According to a press release dated October 31, the company could not get a $27 million strategic investment to enhance its liquidity. The corporation agreed to offer 87 million shares to a single investor, representing approximately 15% of the company.
However, Argo stated that it no longer believes it will be able to secure the funds under the previously announced parameters and is continuing to investigate alternative funding options.
The business sold 3,842 new Bitmain S19J Pro Bitcoin miners for around $5.6 million. The machines sold account for about 384 PH/s of its overall hash rate capacity, which is currently 2.5 EH/s.
And while the corporation is actively searching for a solution to its cash flow concerns, there is no guarantee that it will be successful. In a news release, the firm stated:
“Should Argo be unsuccessful in completing any further financing, Argo would become cash flow negative in the near term and would need to curtail or cease operations.”

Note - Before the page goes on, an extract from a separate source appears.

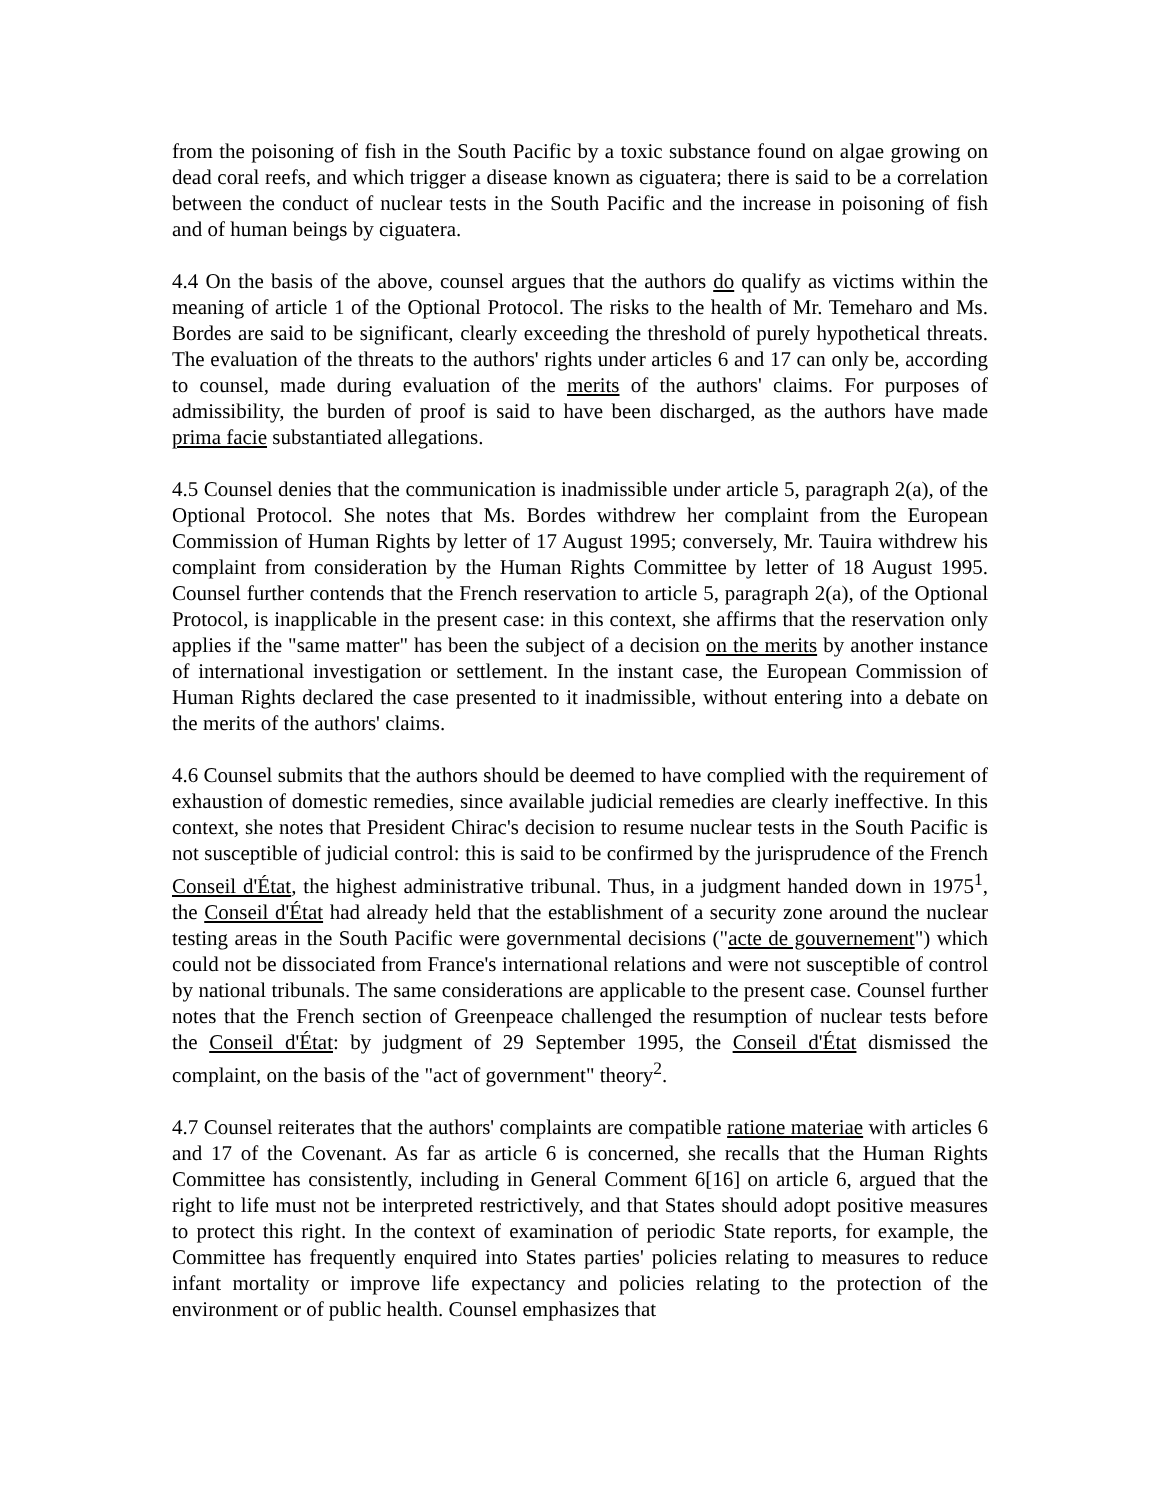from the poisoning of fish in the South Pacific by a toxic substance found on algae growing on dead coral reefs, and which trigger a disease known as ciguatera; there is said to be a correlation between the conduct of nuclear tests in the South Pacific and the increase in poisoning of fish and of human beings by ciguatera.
4.4 On the basis of the above, counsel argues that the authors do qualify as victims within the meaning of article 1 of the Optional Protocol. The risks to the health of Mr. Temeharo and Ms. Bordes are said to be significant, clearly exceeding the threshold of purely hypothetical threats. The evaluation of the threats to the authors' rights under articles 6 and 17 can only be, according to counsel, made during evaluation of the merits of the authors' claims. For purposes of admissibility, the burden of proof is said to have been discharged, as the authors have made prima facie substantiated allegations.
4.5 Counsel denies that the communication is inadmissible under article 5, paragraph 2(a), of the Optional Protocol. She notes that Ms. Bordes withdrew her complaint from the European Commission of Human Rights by letter of 17 August 1995; conversely, Mr. Tauira withdrew his complaint from consideration by the Human Rights Committee by letter of 18 August 1995. Counsel further contends that the French reservation to article 5, paragraph 2(a), of the Optional Protocol, is inapplicable in the present case: in this context, she affirms that the reservation only applies if the "same matter" has been the subject of a decision on the merits by another instance of international investigation or settlement. In the instant case, the European Commission of Human Rights declared the case presented to it inadmissible, without entering into a debate on the merits of the authors' claims.
4.6 Counsel submits that the authors should be deemed to have complied with the requirement of exhaustion of domestic remedies, since available judicial remedies are clearly ineffective. In this context, she notes that President Chirac's decision to resume nuclear tests in the South Pacific is not susceptible of judicial control: this is said to be confirmed by the jurisprudence of the French Conseil d'État, the highest administrative tribunal. Thus, in a judgment handed down in 1975<sup>1</sup>, the Conseil d'État had already held that the establishment of a security zone around the nuclear testing areas in the South Pacific were governmental decisions ("acte de gouvernement") which could not be dissociated from France's international relations and were not susceptible of control by national tribunals. The same considerations are applicable to the present case. Counsel further notes that the French section of Greenpeace challenged the resumption of nuclear tests before the Conseil d'État: by judgment of 29 September 1995, the Conseil d'État dismissed the complaint, on the basis of the "act of government" theory<sup>2</sup>.
4.7 Counsel reiterates that the authors' complaints are compatible ratione materiae with articles 6 and 17 of the Covenant. As far as article 6 is concerned, she recalls that the Human Rights Committee has consistently, including in General Comment 6[16] on article 6, argued that the right to life must not be interpreted restrictively, and that States should adopt positive measures to protect this right. In the context of examination of periodic State reports, for example, the Committee has frequently enquired into States parties' policies relating to measures to reduce infant mortality or improve life expectancy and policies relating to the protection of the environment or of public health. Counsel emphasizes that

Peter Wall, the company’s CEO, took to YouTube in early October to describe Argo’s efforts to improve its situation. Wall stated that the profitability of Argo had been squeezed from both sides, with increased energy prices and Bitcoin’s decreasing value erasing almost all of its profits.
The $27 million investment was expected to give Argo sufficient cash to last a year. Without a substantial infusion of capital, it is possible that the company will not survive until the next quarter.
The NASDAQ-listed shares of Argo have lost over 89% of their value over the previous year, while its LSE stock has fallen by 95% since October 2021.